The plaintiff sells hygiene products worldwide, including a trademark-protected paper towel dispenser. It also sells compatible paper towels under the same trademark.

The defendant sells paper towels and marketed a range of products as “suitable for” the plaintiff’s paper towel dispenser.

The plaintiff considered the filling of the dispenser with the secondary market product to be a trademark infringement and therefore took action against the defendant. However, it was unsuccessful in the proceedings before the District Court and the Higher District Court (HDC).


After the FSC reviewed the legislation, the case has been handed back to the lower court. The FSC agreed with the HDC in that the defendant could not be the perpetrator of the trademark infringement as it did not fill the dispenser itself, but that it would have been aiding and abetting through its advertising.

However, the FSC disagrees with the lower court’s assessment of the prevailing public, which stated that;

  • the average consumer would be used to the fact that a towel dispenser is more than a mere packaging of the products it contains;
  • and that, accordingly, the consumer (as, for example, with ink cartridges and vacuum cleaner bags) would not assume that the trademark on the dispenser also refers to the towels inside.

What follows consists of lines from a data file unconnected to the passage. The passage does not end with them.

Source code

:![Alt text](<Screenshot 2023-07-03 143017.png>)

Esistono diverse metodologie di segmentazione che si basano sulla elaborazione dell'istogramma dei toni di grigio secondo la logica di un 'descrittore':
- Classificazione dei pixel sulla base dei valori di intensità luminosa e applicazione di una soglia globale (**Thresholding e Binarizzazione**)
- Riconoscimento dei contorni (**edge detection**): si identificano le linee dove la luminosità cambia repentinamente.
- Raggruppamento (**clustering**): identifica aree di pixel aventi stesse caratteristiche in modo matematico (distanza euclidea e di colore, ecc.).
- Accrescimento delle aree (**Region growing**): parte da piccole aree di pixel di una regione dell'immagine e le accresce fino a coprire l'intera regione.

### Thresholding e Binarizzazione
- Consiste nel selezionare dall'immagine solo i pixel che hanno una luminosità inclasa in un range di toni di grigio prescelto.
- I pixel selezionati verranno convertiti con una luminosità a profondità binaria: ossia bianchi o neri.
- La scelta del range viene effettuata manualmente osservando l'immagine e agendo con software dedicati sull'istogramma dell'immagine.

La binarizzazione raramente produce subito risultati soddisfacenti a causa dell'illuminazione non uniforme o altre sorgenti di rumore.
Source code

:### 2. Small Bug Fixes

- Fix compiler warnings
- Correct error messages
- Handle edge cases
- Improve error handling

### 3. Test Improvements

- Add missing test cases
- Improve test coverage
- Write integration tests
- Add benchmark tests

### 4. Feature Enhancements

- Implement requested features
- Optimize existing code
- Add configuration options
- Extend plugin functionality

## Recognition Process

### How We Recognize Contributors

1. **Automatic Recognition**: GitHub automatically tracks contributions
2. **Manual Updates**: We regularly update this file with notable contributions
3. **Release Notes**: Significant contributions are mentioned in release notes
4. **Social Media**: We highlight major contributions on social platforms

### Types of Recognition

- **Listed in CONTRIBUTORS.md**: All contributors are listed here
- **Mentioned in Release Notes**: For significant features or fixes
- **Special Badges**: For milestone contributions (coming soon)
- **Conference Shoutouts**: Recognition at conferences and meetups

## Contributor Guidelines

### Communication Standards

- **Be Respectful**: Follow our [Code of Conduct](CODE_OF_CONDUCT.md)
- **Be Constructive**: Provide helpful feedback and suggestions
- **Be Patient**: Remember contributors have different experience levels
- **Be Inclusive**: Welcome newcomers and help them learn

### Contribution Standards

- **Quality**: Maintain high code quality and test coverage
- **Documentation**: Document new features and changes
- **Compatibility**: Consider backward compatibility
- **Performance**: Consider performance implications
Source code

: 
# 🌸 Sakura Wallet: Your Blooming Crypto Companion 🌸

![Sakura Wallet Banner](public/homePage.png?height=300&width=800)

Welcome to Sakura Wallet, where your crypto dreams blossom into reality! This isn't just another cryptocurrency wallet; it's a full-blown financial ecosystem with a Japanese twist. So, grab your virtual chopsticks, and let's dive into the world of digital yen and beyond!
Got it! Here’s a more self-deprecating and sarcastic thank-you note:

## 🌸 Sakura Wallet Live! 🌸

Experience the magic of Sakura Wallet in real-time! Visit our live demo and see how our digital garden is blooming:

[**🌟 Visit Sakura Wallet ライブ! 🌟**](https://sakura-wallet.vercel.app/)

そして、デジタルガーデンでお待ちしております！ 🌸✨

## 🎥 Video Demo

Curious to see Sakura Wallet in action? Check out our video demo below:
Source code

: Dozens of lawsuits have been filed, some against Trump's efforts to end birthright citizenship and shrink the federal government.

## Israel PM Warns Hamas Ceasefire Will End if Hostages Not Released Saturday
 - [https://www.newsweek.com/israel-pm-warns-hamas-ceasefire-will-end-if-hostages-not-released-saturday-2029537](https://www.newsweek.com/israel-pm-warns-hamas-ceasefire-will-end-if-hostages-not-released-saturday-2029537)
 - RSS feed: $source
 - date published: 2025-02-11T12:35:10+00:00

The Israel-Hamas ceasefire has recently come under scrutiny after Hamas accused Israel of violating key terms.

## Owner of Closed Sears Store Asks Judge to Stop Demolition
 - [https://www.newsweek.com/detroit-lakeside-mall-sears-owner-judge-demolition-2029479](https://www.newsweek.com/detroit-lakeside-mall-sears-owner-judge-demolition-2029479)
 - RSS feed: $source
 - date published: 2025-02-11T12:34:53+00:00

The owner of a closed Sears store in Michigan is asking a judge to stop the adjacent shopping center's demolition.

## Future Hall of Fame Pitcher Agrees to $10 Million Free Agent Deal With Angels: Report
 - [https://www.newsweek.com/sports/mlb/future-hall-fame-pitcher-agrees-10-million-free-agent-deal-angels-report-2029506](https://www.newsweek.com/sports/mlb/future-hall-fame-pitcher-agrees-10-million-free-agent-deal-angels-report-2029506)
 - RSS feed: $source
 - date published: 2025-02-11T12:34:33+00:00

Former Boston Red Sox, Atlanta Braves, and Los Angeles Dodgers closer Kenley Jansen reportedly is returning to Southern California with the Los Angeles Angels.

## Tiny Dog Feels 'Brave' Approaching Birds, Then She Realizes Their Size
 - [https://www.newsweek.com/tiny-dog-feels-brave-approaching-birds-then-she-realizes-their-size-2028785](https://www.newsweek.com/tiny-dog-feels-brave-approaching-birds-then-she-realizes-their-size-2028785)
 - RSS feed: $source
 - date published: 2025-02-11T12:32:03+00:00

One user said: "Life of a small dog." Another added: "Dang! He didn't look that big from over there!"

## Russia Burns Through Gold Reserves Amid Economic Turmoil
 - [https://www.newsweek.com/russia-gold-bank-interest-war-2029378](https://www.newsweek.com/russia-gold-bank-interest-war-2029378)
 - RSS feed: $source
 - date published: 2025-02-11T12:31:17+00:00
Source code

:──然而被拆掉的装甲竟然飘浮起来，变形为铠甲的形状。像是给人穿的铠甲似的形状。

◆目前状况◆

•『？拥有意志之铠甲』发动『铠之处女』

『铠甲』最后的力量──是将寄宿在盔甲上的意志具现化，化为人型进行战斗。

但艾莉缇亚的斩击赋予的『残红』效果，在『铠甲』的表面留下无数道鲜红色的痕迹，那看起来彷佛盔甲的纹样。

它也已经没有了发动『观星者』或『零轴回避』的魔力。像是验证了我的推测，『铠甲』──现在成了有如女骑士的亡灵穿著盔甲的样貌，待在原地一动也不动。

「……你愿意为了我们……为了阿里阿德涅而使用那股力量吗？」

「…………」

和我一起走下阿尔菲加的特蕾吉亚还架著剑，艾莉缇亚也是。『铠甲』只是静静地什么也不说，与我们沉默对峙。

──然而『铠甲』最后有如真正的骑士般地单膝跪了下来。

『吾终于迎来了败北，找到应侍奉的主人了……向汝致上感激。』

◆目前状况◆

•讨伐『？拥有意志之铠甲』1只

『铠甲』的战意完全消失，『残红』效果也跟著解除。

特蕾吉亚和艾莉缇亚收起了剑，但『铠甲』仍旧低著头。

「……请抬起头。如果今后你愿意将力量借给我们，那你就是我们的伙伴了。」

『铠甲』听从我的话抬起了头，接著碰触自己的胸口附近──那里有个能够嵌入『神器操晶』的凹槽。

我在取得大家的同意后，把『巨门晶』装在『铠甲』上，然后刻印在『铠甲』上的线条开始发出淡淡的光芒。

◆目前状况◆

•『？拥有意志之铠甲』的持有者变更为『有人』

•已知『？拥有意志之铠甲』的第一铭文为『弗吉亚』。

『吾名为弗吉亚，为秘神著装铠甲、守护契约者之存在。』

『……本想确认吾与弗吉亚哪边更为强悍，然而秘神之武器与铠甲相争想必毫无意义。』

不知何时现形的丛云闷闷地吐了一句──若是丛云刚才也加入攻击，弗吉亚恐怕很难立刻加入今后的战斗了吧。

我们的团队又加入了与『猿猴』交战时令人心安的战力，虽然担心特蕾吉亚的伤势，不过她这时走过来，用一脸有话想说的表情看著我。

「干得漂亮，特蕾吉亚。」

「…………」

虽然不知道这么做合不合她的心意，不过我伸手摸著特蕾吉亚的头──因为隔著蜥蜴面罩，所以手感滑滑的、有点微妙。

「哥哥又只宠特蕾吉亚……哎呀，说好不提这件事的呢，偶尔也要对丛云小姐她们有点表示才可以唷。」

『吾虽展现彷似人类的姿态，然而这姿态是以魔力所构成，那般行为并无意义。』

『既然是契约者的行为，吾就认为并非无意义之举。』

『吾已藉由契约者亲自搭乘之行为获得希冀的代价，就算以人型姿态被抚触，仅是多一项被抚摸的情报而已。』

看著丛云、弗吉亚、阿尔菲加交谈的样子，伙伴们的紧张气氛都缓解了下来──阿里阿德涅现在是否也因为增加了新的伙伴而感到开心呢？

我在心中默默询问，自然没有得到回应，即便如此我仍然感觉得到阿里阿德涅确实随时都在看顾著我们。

The FSC disagrees with this general approach, stating that the prevailing public understanding must be established in the case at hand. In this context, it would have to be examined, for example, whether the products to be refilled were provided with a trademark (probably not), whether the actual consumer refilled the container (again, unlikely) and whether the public was used to a dispenser being filled with products from another manufacturer.

The HDC therefore must re-assess the public and could then make a final decision.


With this judgment, the FSC establishes some valuable criteria for assessment of “aiding and abetting trademark infringement”:

  • Do the secondary goods (refills) carry the plaintiff’s own trademark?
  • Are the secondary goods (refills) installed by the actual consumer?
  • What is the common practice for installing the secondary goods (refills)?

On the basis of these criteria, both the suppliers of the original product and the suppliers of the secondary product can examine how they may market their product before costly legal disputes arise.